We are trying to run scientific OpenCL codes under Ubuntu 16.04.5 (Kernel 4.15) Linux on Vega10 based cards (Radeon Pro WX9100, Vega 64). The card is installed in a HPZ620 Workstation with a Xeon processor from the Sandy bridge generation (no PCIe atomics). Therefore, we use the Radeon-pro relases (amdgpu-pro bundles) and the pal opencl driver as recommended on the driver download pages. Our codes are the systemtests_ of the IDTxl toolbox (GitHub - pwollstadt/IDTxl ). These codes have run fine on R9 290X cards using the old fglrx drivers, and also do run on our nvidia cards.

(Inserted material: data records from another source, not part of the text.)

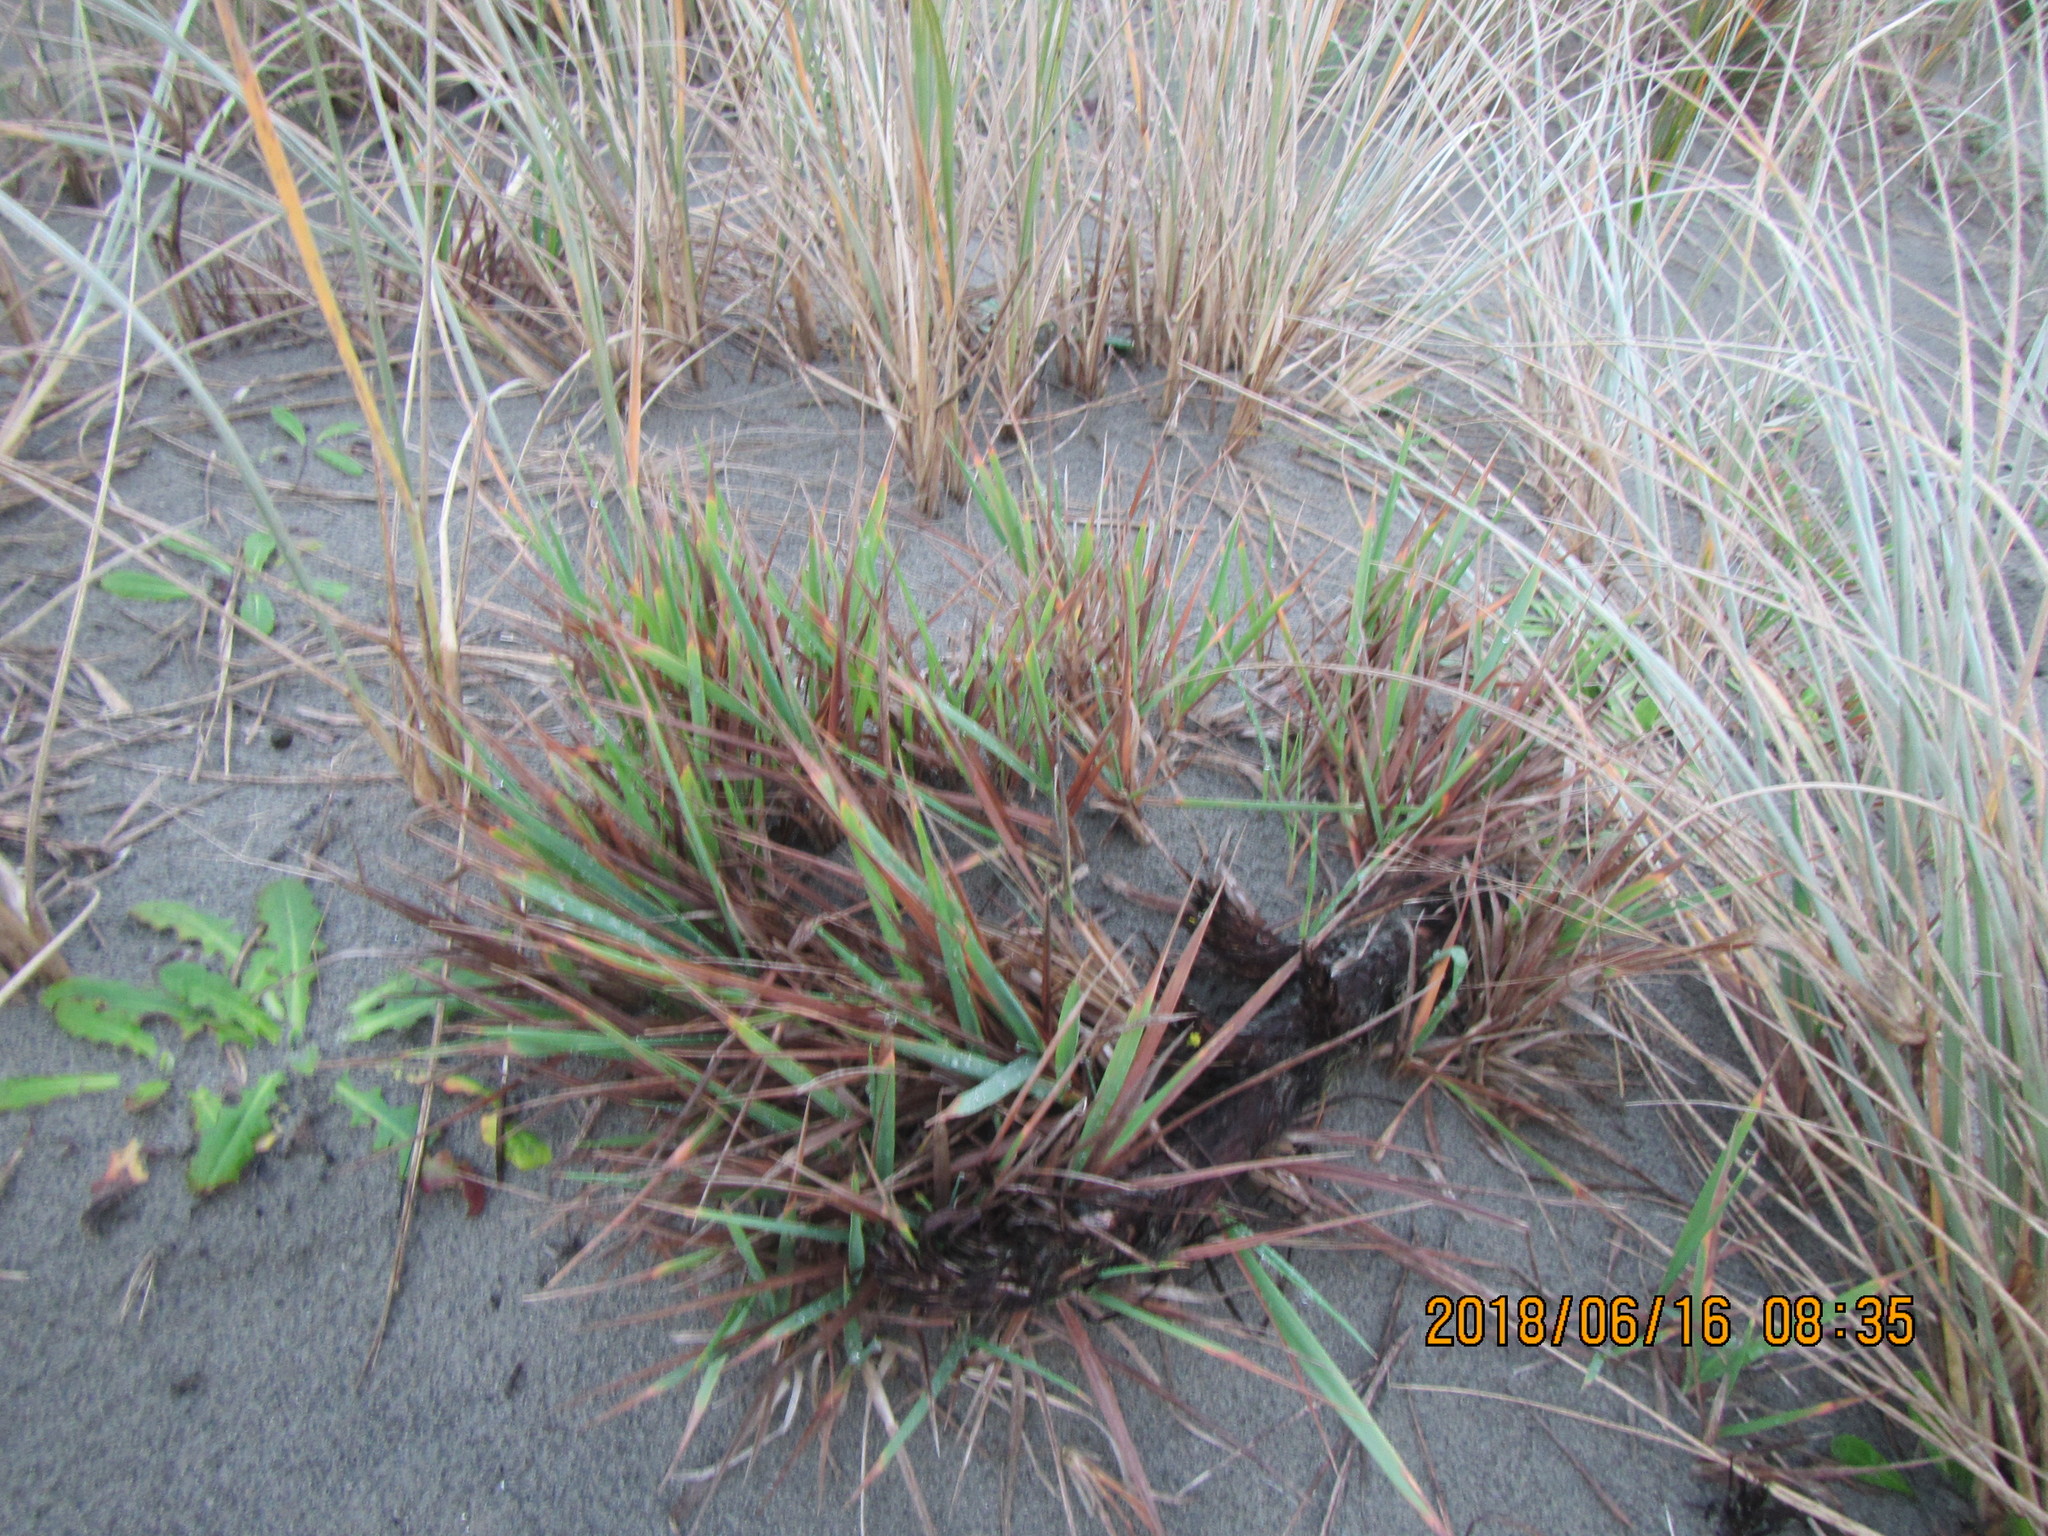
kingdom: Plantae
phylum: Tracheophyta
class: Liliopsida
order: Poales
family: Poaceae
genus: Lachnagrostis
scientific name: Lachnagrostis billardierei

On the Vega 10 based cards we get hangs of the system (but still functioning ssh access) after a random amount of time, typically a few hours, sometimes a day, sometimes a few minutes only. A remote shutdown -r is (not always) successful.
Dmesg output after the crash is always something like this:
[ +0.000004] amdgpu 0000:07:00.0: [gfxhub] VMC page fault (src_id:0 ring:154 vmid:2 pasid:0)
[ +0.000029] amdgpu 0000:07:00.0: at page 0x00000003eda00000 from 27
[ +0.000017] amdgpu 0000:07:00.0: VM_L2_PROTECTION_FAULT_STATUS:0x00201134
As on the page with the driver installation instructions it said to use the 18.20 bundle with kernel 4.15 we tried that version first, then versions 18.30/18.40/18.50 but the problem remains the same. We have tried another card (Vega64) to exclude issues with a broken hardware of the card.
Googling around leads to many posts related to similar messages for Ryzen APUs and some bug reports that are still open, but solution that seems to work for us.
Any ideas on how to troubleshoot this issue? Recommendations on a more stable OS+driver combo? Could I use the rocm opencl stack with our hardware (it is not clear to me in how far and to what degree the requirement of PICe atomics has been lifted)?